Según la Norma Técnica A-120, mi trayecto debió de ser  tranquillo y accesible. Sin embargo, fue todo lo contrario. Las rampas no cuentan con la altura o longitud establecida, ni qué decir de las pendientes que deben de ir entre un 4% a un 6%.

Hay estructuras que no puedan llamarse rampas, sino excavaciones o descuido de constructoras que dejan el cemento seco en cualquier lado. No existen las barandas en pendientes con longitud mayor a tres metros y mucho menos cuestas con longitudes seguras, como ordena la ley. 

Además, no encuentras rampas que conecten esquina con esquina. Hay que entrar en varias ocasiones a las calles para ir en busca de una inclinación decente de las cocheras de las casas o edificios. Esto es la evidencia de que un auto es más importante que el paso de una persona.

Auto de color oscuro obstaculiza camino peatonal
Escenas como estas enfrentan las personas que se movilizan con sillas de ruedas. (Archivo: Buenapepa).

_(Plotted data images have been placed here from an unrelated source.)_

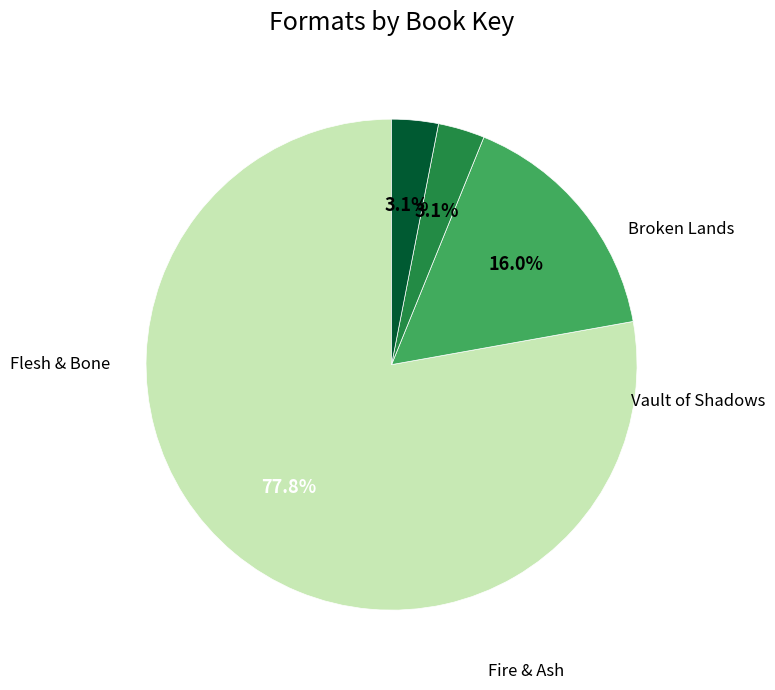

True or false: Flesh & Bone accounts for 3% of the total.

True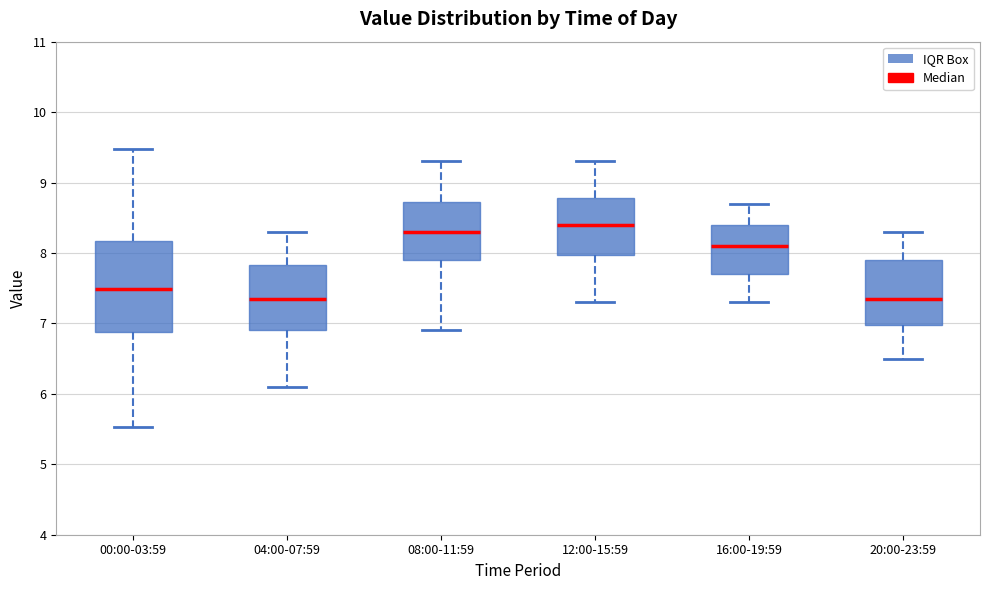

Reading left to right, read every box against the y-axis: the position of its median line, the range the box covers, and the ends of its whiskers. The values are not printed on the chart, so give them approximately, as read against the axis.

00:00-03:59: median 7.5, box 6.9 to 8.2, whiskers 5.5 to 9.5
04:00-07:59: median 7.4, box 6.9 to 7.8, whiskers 6.1 to 8.3
08:00-11:59: median 8.3, box 7.9 to 8.7, whiskers 6.9 to 9.3
12:00-15:59: median 8.4, box 8.0 to 8.8, whiskers 7.3 to 9.3
16:00-19:59: median 8.1, box 7.7 to 8.4, whiskers 7.3 to 8.7
20:00-23:59: median 7.4, box 7.0 to 7.9, whiskers 6.5 to 8.3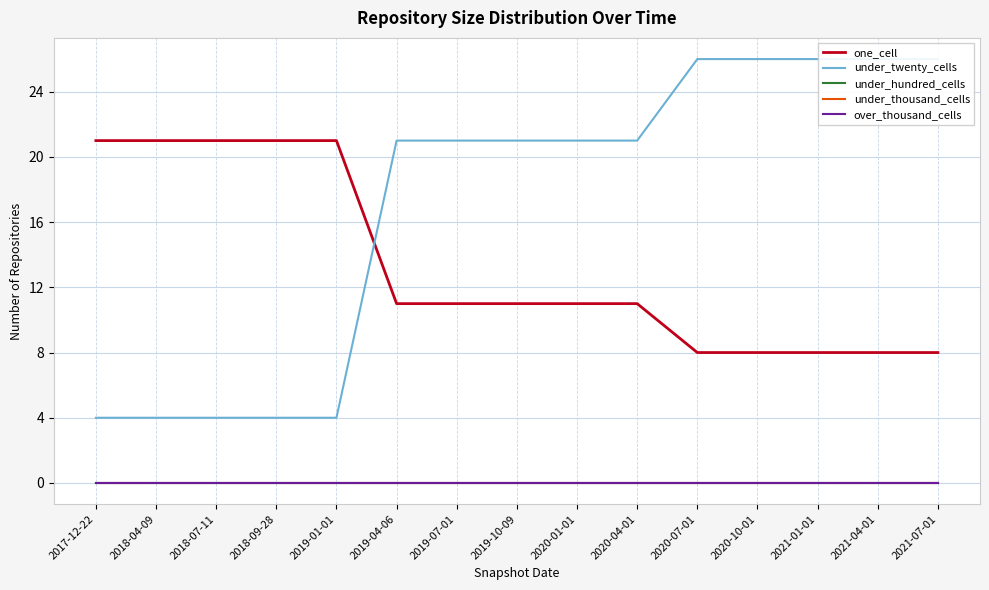

Where is under_twenty_cells nearest to the value 15?

2019-04-06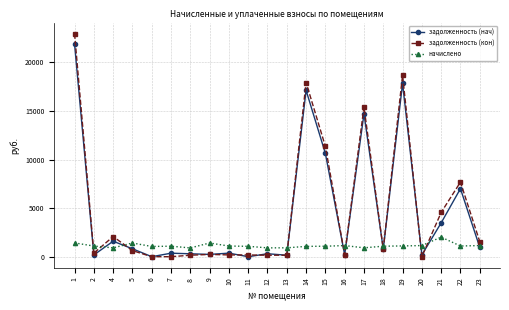

True or false: начислено has more than 1 points higher than both neighbors.

True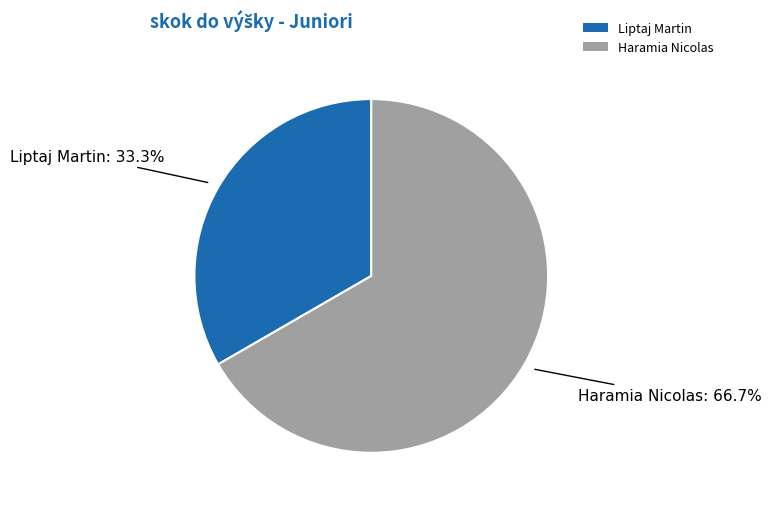

To the nearest percent, what portion does Liptaj Martin represent?

33%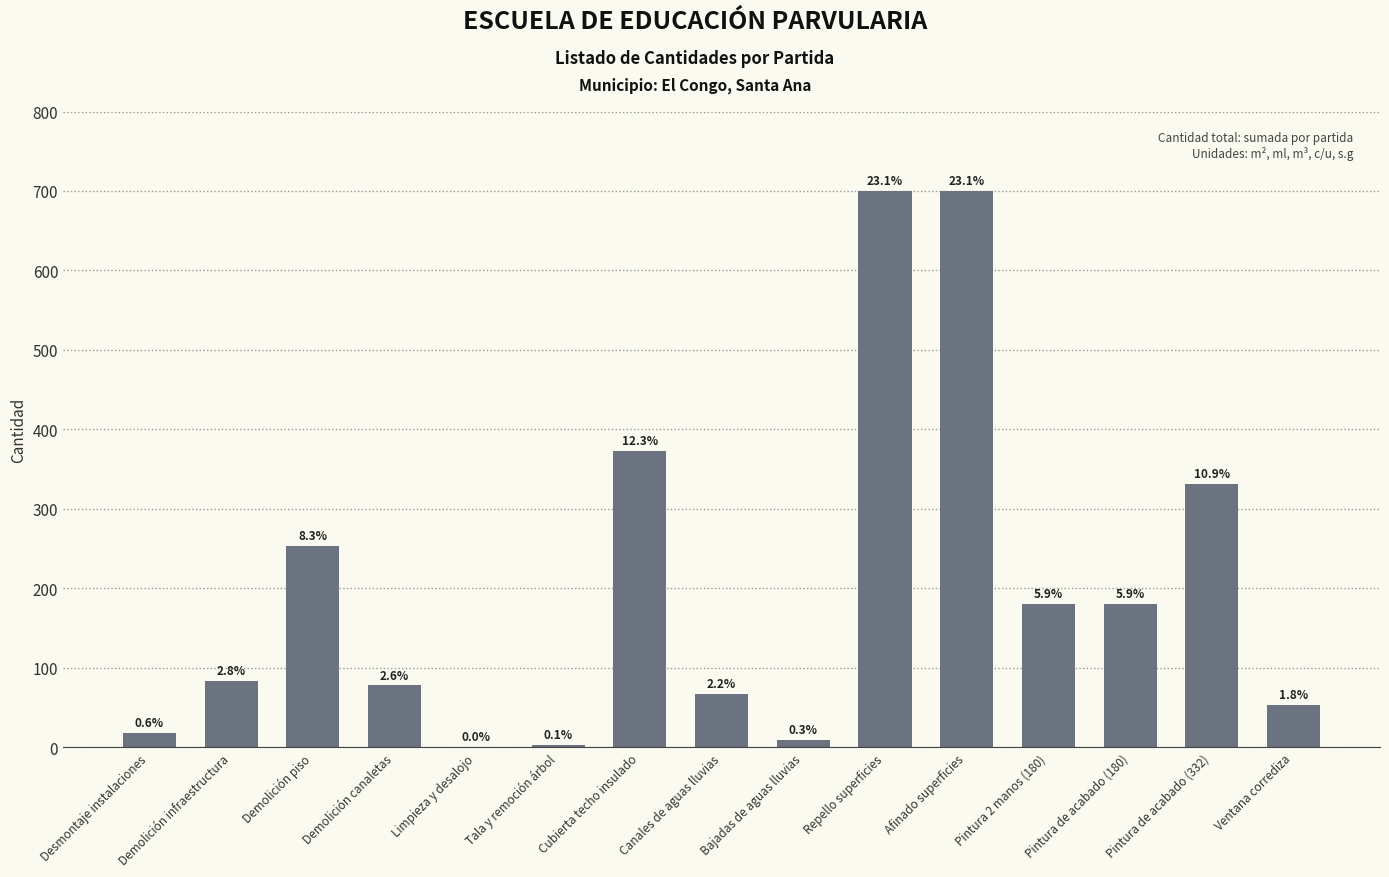

What is the value of the 12th bar from the left?

180.0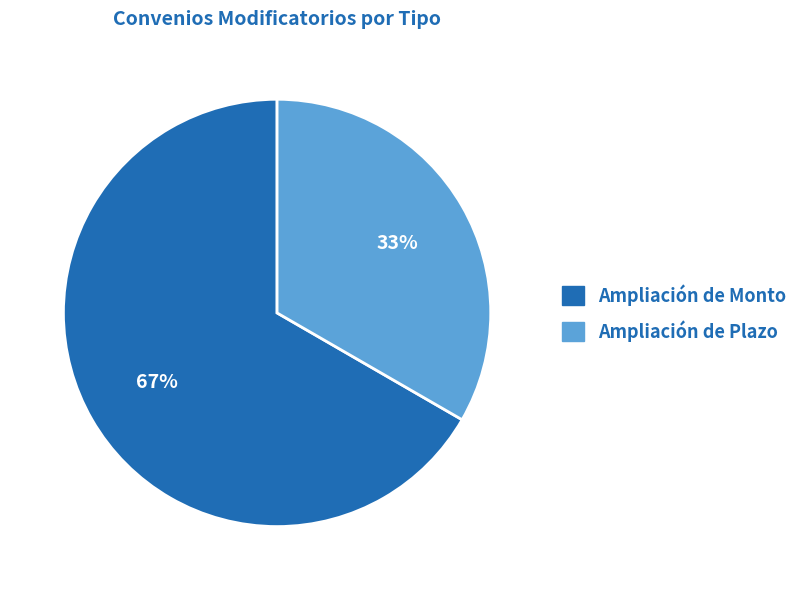

To the nearest percent, what is the combined percentage of Ampliación de Plazo and Ampliación de Monto?

100%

En cuanto a espacios, se debe cumplir con un rango de un metro con veinte centímetros entre el borde de las veredas y el de las sillas de ruedas o andadores. Ese espacio libre no existe porque está ocupado por postes o basureros públicos, muchas veces en esquinas.

La ley es buena, su aplicación es mala. En el papel está claro y establecido lo que sería un mundo perfecto, con gran evolución, gran integración, sin problemas de accesibilidad; pero esa no es la realidad. Lamentablemente, existen cientos normas o  leyes, pero poco o nada se respetan.

No dicen que nos toman en cuenta, que sí piensan en nosotros; pero es una falacia. Las autoridades no respetan la ley y no establecen las condiciones ni garantizan los espacios adecuados para persona con discapacidad.

Epílogo

Mientras elijo un espacio donde descansar, recuerdo lo que un día hablé con mis papás, de lo raro que es ya acostumbrarse a todas estas condiciones para salir, a estar siempre alerta, a ser selectivos, o a quedarse callados, en algunos momentos, por miedo a que te ataquen verbalmente o te traten como un ser incapaz de ser independiente.

Creo que las personas viven en las burbujas de sus vidas, tan empecinados con tener la razón o de repente se encuentran en la misma situación de no comprender el mundo que deciden desquitarse con otros. Sea como sea, ojalá pronto las cosas mejoren y sea más fácil salir de casa.

Plaza de armas de Trujillo. Se observa una persona en silla de ruedas
En la Plaza Mayor, María de Jesús se desplazó con algo de tranquilidad. La ruta fue muy exigente. (Foto: Cortesía).

Como la historia que escribo hay miles rondando por las calles del Perú. Historias de chicos, chicas, adultos, padres de personas con discapacidad que tratan de alzar su voz para exigir que sus vidas no sean ignoradas. Personas que sólo tratan de vivir en igualdad de condiciones con quienes la sociedad considera como ‘normales’.

Es responsabilidad de todos entender que también los ciudadanos con discapacidad somos seres humanos que merecen ser tratados como tal, porque estas desigualdades generan un rompimiento grave en la estructura social y, por ende, abren brechas que, con el tiempo, se convierten en irreparables.